At the moment she exhaled, he moved—just a shimmer at the edge of vision. Firestorm roared past, missing by inches. He felt his skin blister in the heat and ignored it. He was already at her chest, inside her guard. Three rapid strikes—shoulder, neck, collar. Each blow landed with the weight of a drumbeat. The third made her stumble back, bellowing, wings slashing at the air for balance.
Hunnt landed, dust swirling around his boots. His lungs burned; the metal of his gauntlets glowed faintly red. Above, the Glisarin's wings beat once, twice, then she took to the sky again. Ash fell like snow.
He watched her rise, feeling the ache crawl through his arms. Every muscle screamed; every nerve felt alive. He looked toward the rubble.

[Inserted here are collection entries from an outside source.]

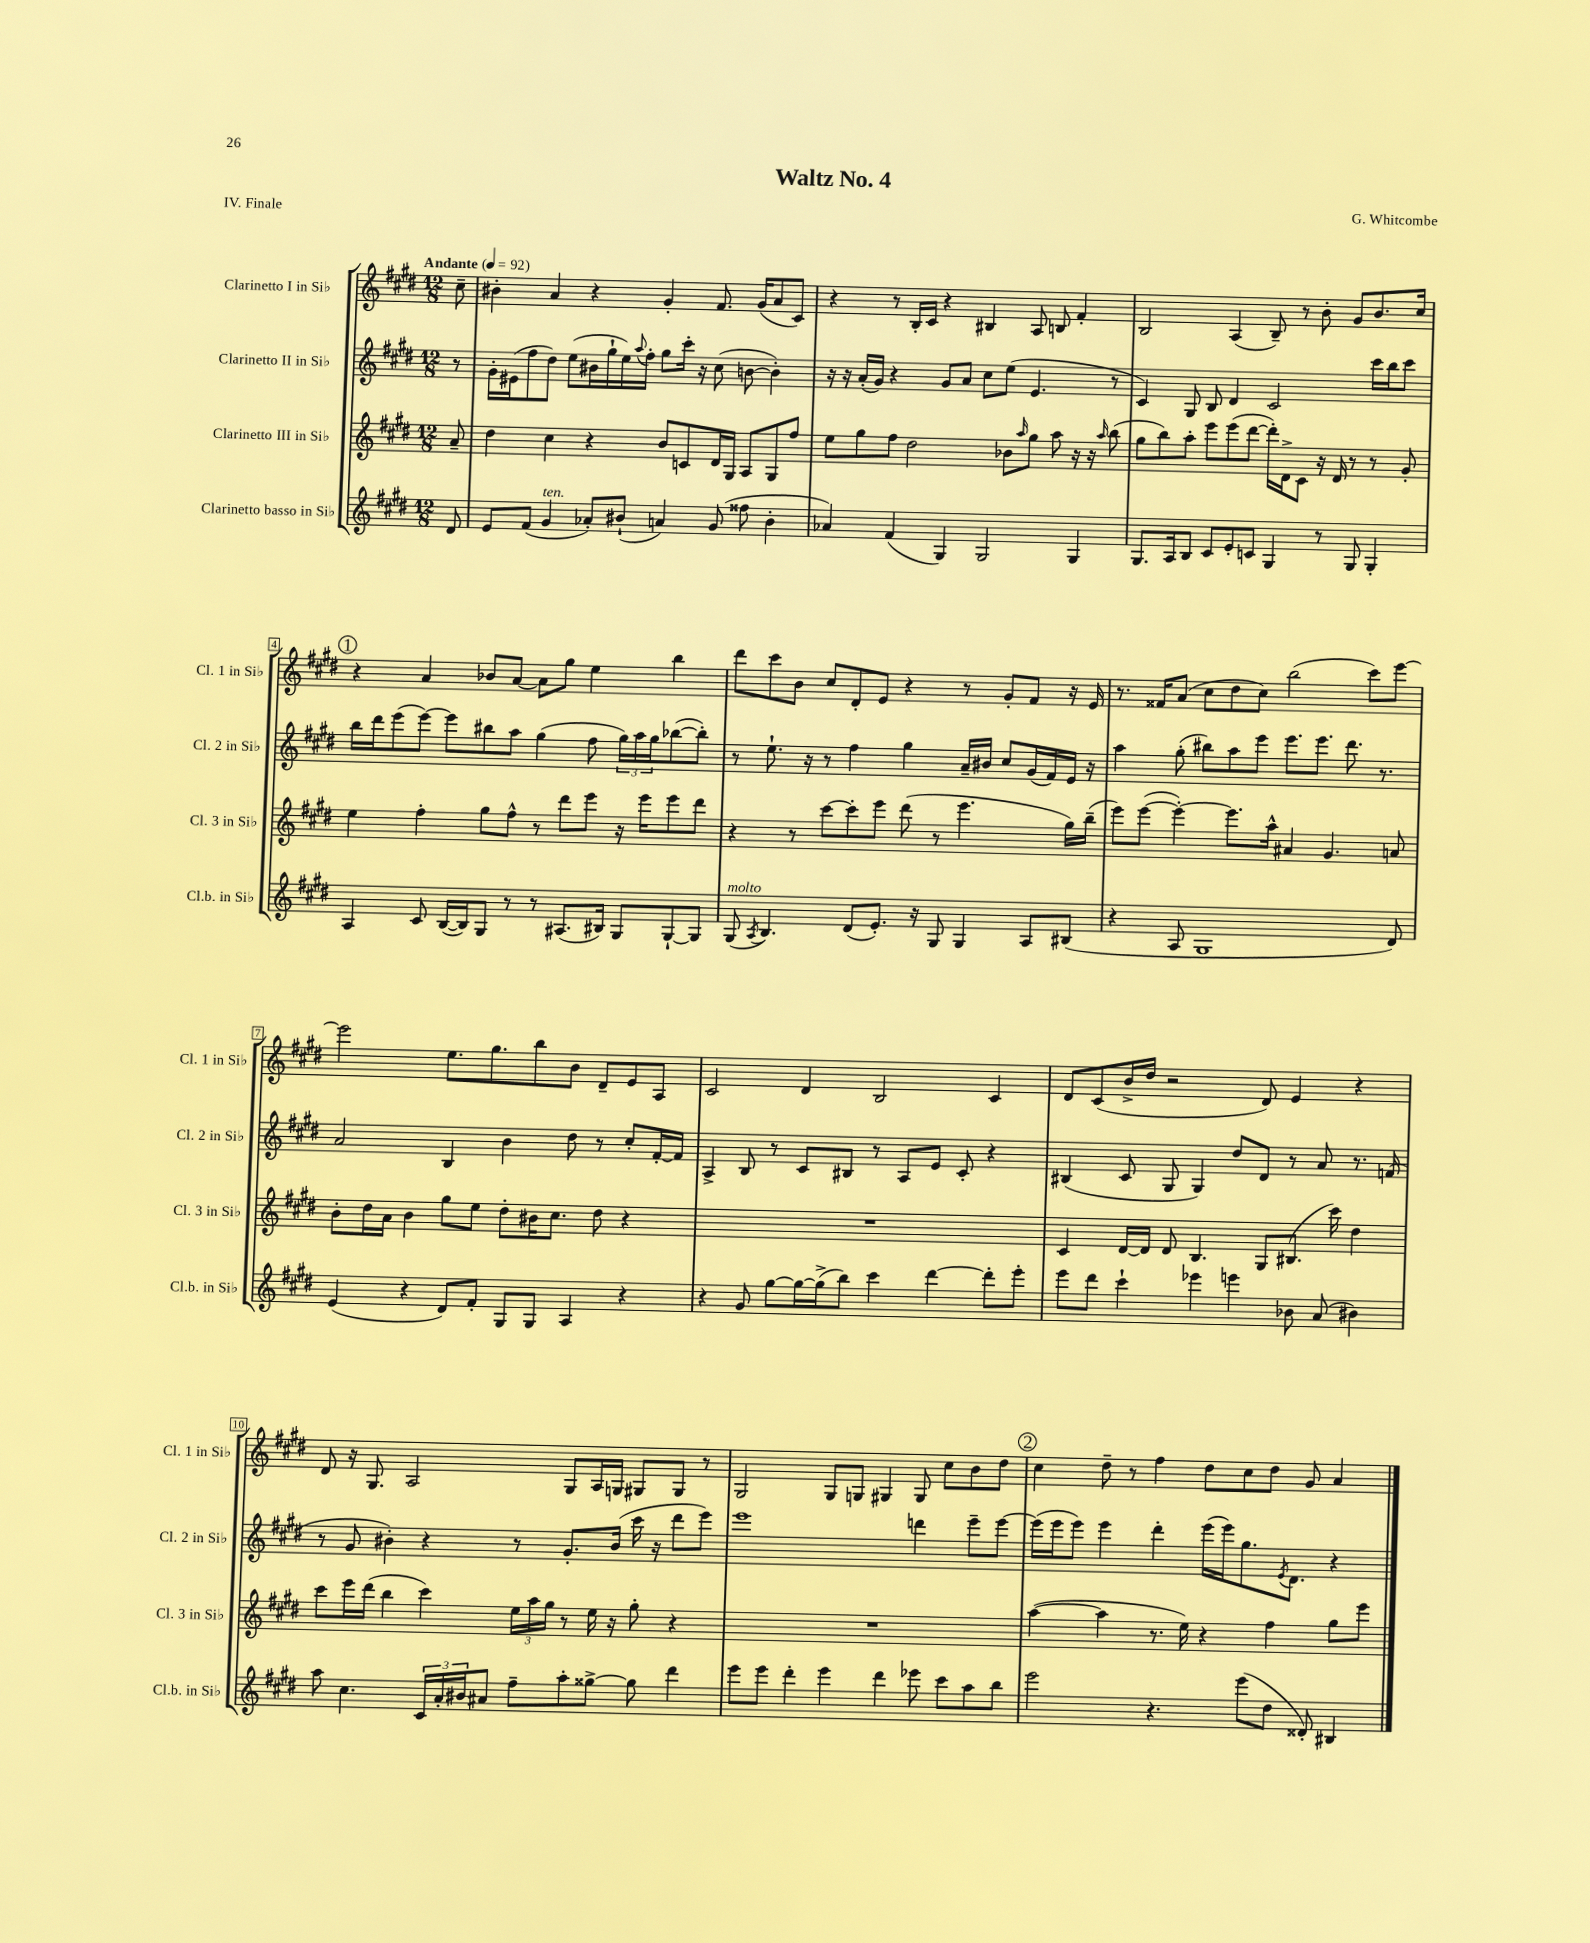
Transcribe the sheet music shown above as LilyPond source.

\header { title = "Waltz No. 4" composer = "G. Whitcombe" piece = "IV. Finale" }
<<
\new StaffGroup <<
\new Staff = "s0" \with { instrumentName = "Clarinetto I in Sib" shortInstrumentName = "Cl. 1 in Sib" } {
    \clef treble \key e \major \numericTimeSignature \time 12/8 \partial 8 \tempo "Andante" 4 = 92
    cis''8-- |
    bis'4-. a'4 r4 gis'4-. fis'8. gis'16( a'8 cis'8) |
    r4 r8 b16-. cis'16 r4 bis4 a8 b8 fis'4-. |
    b2 a4( b8--) r8 b'8-. gis'8 b'8. cis''16 |
    \mark \markup { \circle "1" } r4 a'4 bes'8 a'8~ a'8 gis''8 e''4 b''4 |
    dis'''8 cis'''8 b'8 cis''8 dis'8-. e'8 r4 r8 gis'8-. fis'8 r16 e'16 |
    r8. fisis'16 a'8( cis''8 dis''8 cis''8) b''2( cis'''8) e'''8~ |
    e'''2 e''8. gis''8. b''8 b'8 dis'8-- e'8 a8 |
    cis'2 dis'4 b2 cis'4 |
    dis'8 cis'8( b'16-> dis''16 r2 dis'8) e'4 r4 |
    dis'8 r16 gis8. a2 gis8 a16 g16 gis8 gis8 r8 |
    gis2 gis8 g8 gis4 gis8 cis''8 b'8 dis''8 |
    \mark \markup { \circle "2" } cis''4 dis''8-- r8 fis''4 dis''8 cis''8 dis''8 gis'8 a'4 \bar "|." |
}
\new Staff = "s1" \with { instrumentName = "Clarinetto II in Sib" shortInstrumentName = "Cl. 2 in Sib" } {
    \clef treble \key e \major \numericTimeSignature \time 12/8 \partial 8
    r8 |
    gis'16-. eis'16( fis''8 dis''8) e''8( bis'16 gis''16-! e''16) \appoggiatura { a''8 } fis''16-. gis''8 cis'''16-. r16 cis''8( b'8~ b'4-.) |
    r16 r16 a'16-.( gis'16) r4 gis'8 a'8 cis''8 e''8( e'4. r8 |
    cis'4) gis8 b8 dis'4 cis'2 cis'''16 b''16 cis'''8 |
    \mark \markup { \circle "1" } b''16 dis'''16 e'''8( e'''8~) e'''8 bis''8 a''8 gis''4( fis''8 \tuplet 3/2 { gis''16) a''16 gis''16 } bes''8~( bes''8-.) |
    r8 e''8.-! r16 r8 fis''4 gis''4 a'16-- bis'16 cis''8 gis'16( fis'16) e'16 r16 |
    a''4 gis''8-.( bis''8) a''8 e'''8 e'''8. e'''8. dis'''8. r8. |
    a'2 b4 b'4 dis''8 r8 cis''8-. fis'16~-. fis'16 |
    a4-> b8 r8 cis'8 bis8 r8 a8 e'8 cis'8-. r4 |
    bis4( cis'8 gis8 gis4) dis''8 dis'8 r8 a'8 r8. f'16( |
    r8 gis'8 bis'4-.) r4 r8 gis'8.-. bis'16( cis'''16 r16 dis'''8 e'''8) |
    e'''1 d'''4 e'''8-- e'''8~ |
    \mark \markup { \circle "2" } e'''16( e'''16 e'''8) e'''4 dis'''4-. e'''16( e'''16) gis''8. \acciaccatura { e'8 } dis'8. r4 \bar "|." |
}
\new Staff = "s2" \with { instrumentName = "Clarinetto III in Sib" shortInstrumentName = "Cl. 3 in Sib" } {
    \clef treble \key e \major \numericTimeSignature \time 12/8 \partial 8
    a'8-- |
    dis''4 cis''4 r4 b'8 c'8 dis'16 gis16 a8 gis8 fis''8 |
    e''8 gis''8 fis''8 dis''2 bes'8 \grace { a''16 } gis''8 a''8 r16 r16 \grace { a''16 } b''8( |
    gis''8 b''8) a''8-. e'''8 e'''8( dis'''8~ dis'''16-.) dis'16-> cis'8 r16 dis'16 r8 r8 gis'8-. |
    \mark \markup { \circle "1" } e''4 fis''4-. gis''8 fis''8-^ r8 dis'''8 e'''8 r16 e'''16 e'''8 dis'''8 |
    r4 r8 cis'''8~ cis'''8-. e'''8 dis'''8( r8 e'''4. gis''16) b''16--( |
    e'''8) e'''8~( e'''4~-.) e'''8. a''16-^ ais'4 gis'4. a'8 |
    b'8-. dis''16 a'16 b'4 gis''8 e''8 dis''8-. bis'16 cis''8. dis''8 r4 |
    R1. |
    cis'4 dis'16~ dis'16 dis'8 b4. gis8 bis8.( cis'''16) dis''4 |
    cis'''8 e'''16 dis'''16( b''4 cis'''4) \tuplet 3/2 { e''16 a''16 gis''16 } r8 e''16 r16 gis''8-. r4 |
    R1. |
    \mark \markup { \circle "2" } a''4~( a''4 r8. e''16) r4 fis''4 gis''8 e'''8 \bar "|." |
}
\new Staff = "s3" \with { instrumentName = "Clarinetto basso in Sib" shortInstrumentName = "Cl.b. in Sib" } {
    \clef treble \key e \major \numericTimeSignature \time 12/8 \partial 8
    dis'8 |
    e'8 fis'8( gis'4^\markup { \italic "ten." } aes'8-.) bis'8-!( a'4) gis'8( fisis''8 bis'4-. |
    aes'4) fis'4( gis4) gis2 gis4 |
    gis8. a16 b8 cis'8 e'8-. c'8 gis4 r8 gis8 gis4-. |
    \mark \markup { \circle "1" } a4 cis'8 b16~( b16) gis8 r8 r8 ais8.( bis16) gis8 gis8~-! gis8 |
    gis8^\markup { \italic "molto" }( \acciaccatura { a8 } b4.) dis'8( e'8.-.) r16 gis8 gis4 a8 bis8( |
    r4 a8 gis1 dis'8) |
    e'4( r4 dis'8) fis'8-. gis8 gis8 a4 r4 |
    r4 gis'8 gis''8~ gis''16~ gis''16->( b''8) cis'''4 dis'''4~ dis'''8-. e'''8-. |
    e'''8 dis'''8 cis'''4-! ees'''4 e'''4 bes'8 a'8( bis'4) |
    a''8 cis''4. \tuplet 3/2 { cis'16 a'16-. bis'16 } ais'8 fis''8-- a''8-. gisis''8~-> gisis''8 dis'''4 |
    e'''8 e'''8 dis'''4-. e'''4 dis'''4 ees'''8 cis'''8 a''8 b''8 |
    \mark \markup { \circle "2" } e'''2 r4. e'''8( dis''8 disis'8-.) bis4 \bar "|." |
}
>>
>>
\layout { \context { \Score \override BarNumber.stencil = #(make-stencil-boxer 0.1 0.3 ly:text-interface::print) } }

Alder crawled free, coughing, armor cracked, grin still there somehow. "Still breathing, kid?"
"Barely."
"Then we're ahead."
They both looked up. The Glisarin circled high, two suns blazing where her wings should be. Her cry tore the air open again, scattering ash like sand from the heavens.
Alder lifted his sword; Hunnt rolled his shoulders. Neither needed words.